La rébellion de l’AFC-M23 affirme avoir procédé à la libération de plus de 5 000 éléments des Forces armées de la République démocratique du Congo (FARDC), capturés sur différents fronts dans l’est du pays. La remise de ces militaires au Comité international de la Croix-Rouge (CICR) a eu lieu le lundi 2 mars 2026, au camp militaire de Rumangabo, dans le territoire de Rutshuru, au Nord-Kivu.
Selon les responsables de l’AFC-M23, cette initiative s’inscrit dans le cadre des engagements visant à renforcer les mesures de confiance et à favoriser l’apaisement des tensions dans la région, conformément aux principes du droit international humanitaire.

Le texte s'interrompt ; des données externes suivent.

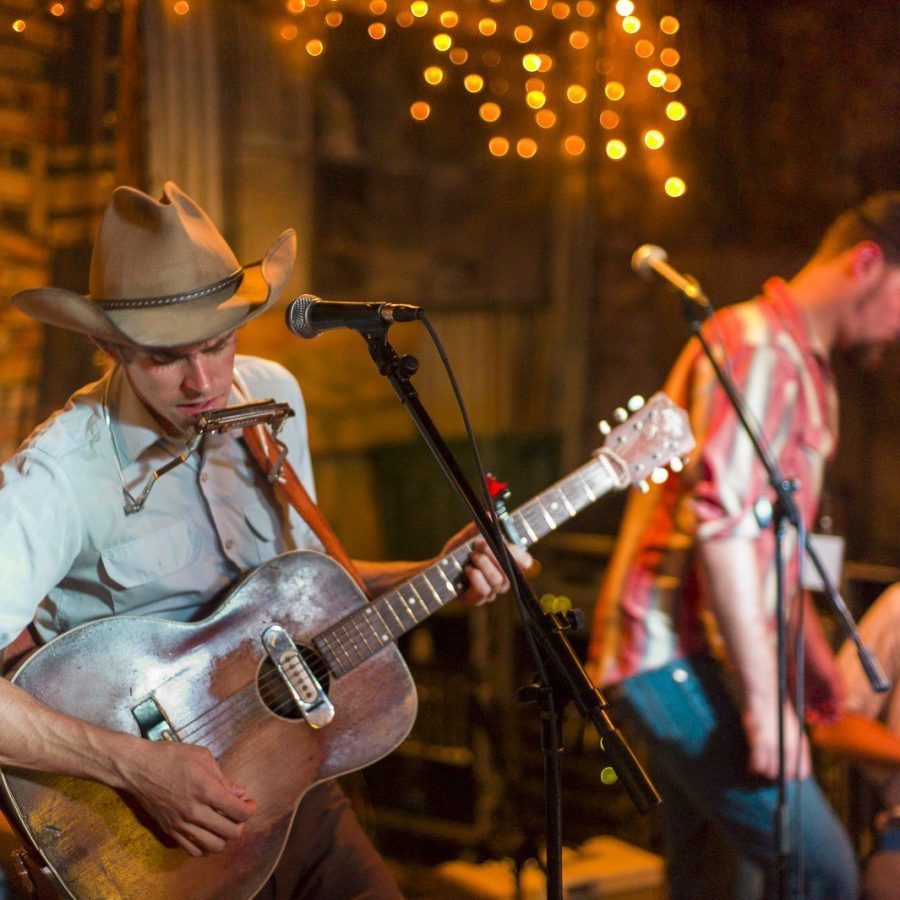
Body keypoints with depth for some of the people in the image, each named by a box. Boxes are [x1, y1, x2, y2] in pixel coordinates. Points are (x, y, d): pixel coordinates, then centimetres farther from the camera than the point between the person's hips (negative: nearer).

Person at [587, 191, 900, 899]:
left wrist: (813, 652, 29)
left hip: (691, 660, 11)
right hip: (679, 656, -11)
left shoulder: (801, 363, 22)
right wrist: (764, 696, -23)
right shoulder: (759, 344, -13)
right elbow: (721, 523, -23)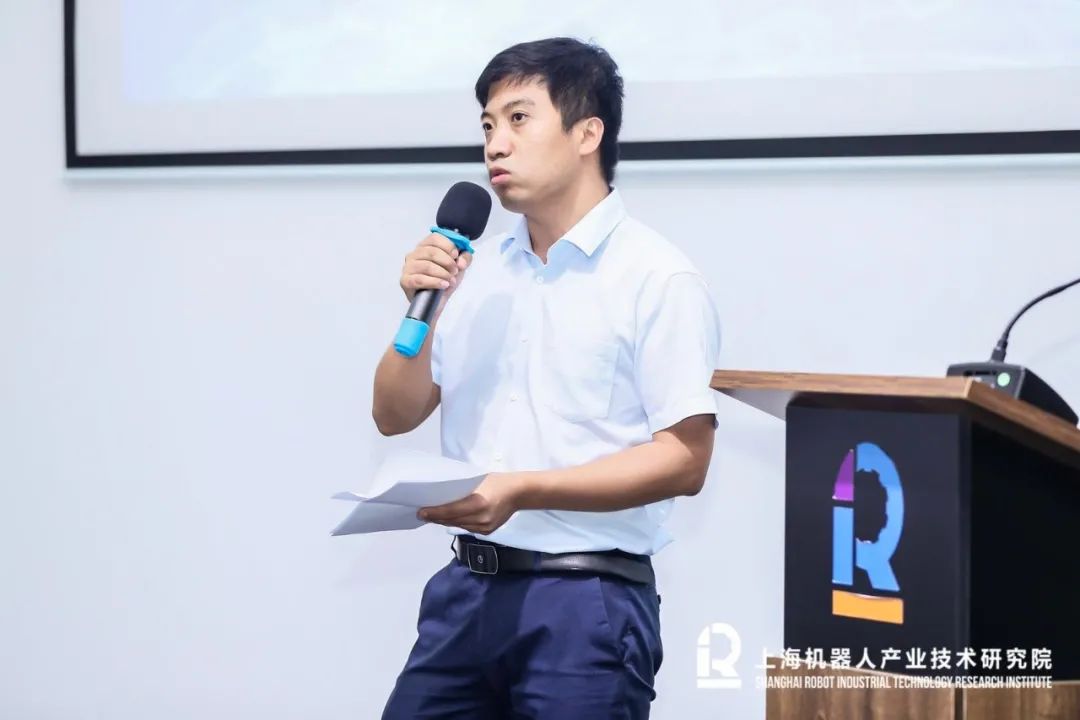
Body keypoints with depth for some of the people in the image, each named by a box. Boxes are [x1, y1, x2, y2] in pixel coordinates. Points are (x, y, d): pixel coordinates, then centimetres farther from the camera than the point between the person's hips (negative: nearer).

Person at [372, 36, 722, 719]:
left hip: (586, 602, -5)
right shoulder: (477, 270, 10)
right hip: (468, 586, 6)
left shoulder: (658, 278, -9)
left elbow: (684, 460, -14)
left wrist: (523, 490, -21)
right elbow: (396, 416, 13)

Le mouvement rebelle estime que cette démarche constitue une contribution aux efforts destinés à réduire les hostilités dans l’est de la RDC.
Réagissant à cette annonce, le chef de la délégation du CICR à Kinshasa, François Moreillon, a indiqué que l’organisation était prête à accompagner l’opération de transfert de ces militaires du Nord-Kivu vers Kinshasa, sous réserve de l’accord de toutes les parties concernées.

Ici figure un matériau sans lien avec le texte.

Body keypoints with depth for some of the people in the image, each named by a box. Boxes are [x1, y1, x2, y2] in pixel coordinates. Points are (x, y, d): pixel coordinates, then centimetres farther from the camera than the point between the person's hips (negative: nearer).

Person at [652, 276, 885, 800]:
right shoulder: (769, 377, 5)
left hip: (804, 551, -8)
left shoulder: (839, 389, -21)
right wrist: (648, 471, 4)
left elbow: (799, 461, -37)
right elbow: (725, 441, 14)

Le CICR rappelle qu’il intervient dans ce type de processus en tant qu’acteur humanitaire neutre chargé de faciliter les transferts de détenus ou de personnes désarmées, dans des conditions respectant les normes humanitaires.
Cette opération intervient dans un contexte marqué par les discussions engagées dans le cadre du processus de Doha, où les différentes parties s’étaient engagées à envisager des mesures d’échange ou de libération de prisonniers afin de créer un climat favorable au dialogue.
Ce n’est pas la première fois que le CICR intervient dans ce type d’opération. En mai 2025, l’organisation avait déjà facilité le transfert de plus de 1 300 militaires congolais désarmés de Goma vers Kinshasa.
Toutefois, dans son communiqué, l’AFC-M23 accuse également Kinshasa de ne pas avoir libéré certains de ses membres détenus, ainsi que d’autres personnes arrêtées, selon elle, de manière arbitraire. Le mouvement rebelle déplore également ce qu’il qualifie de violations répétées du cessez-le-feu et affirme que les populations civiles continuent d’être affectées par la poursuite des affrontements.
Dans ce contexte, l’AFC-M23 appelle les médiateurs, ainsi que les partenaires nationaux et internationaux, à prêter une attention particulière à la situation sécuritaire dans l’est de la RDC et aux engagements pris par les différentes parties dans le cadre des processus de dialogue en cours.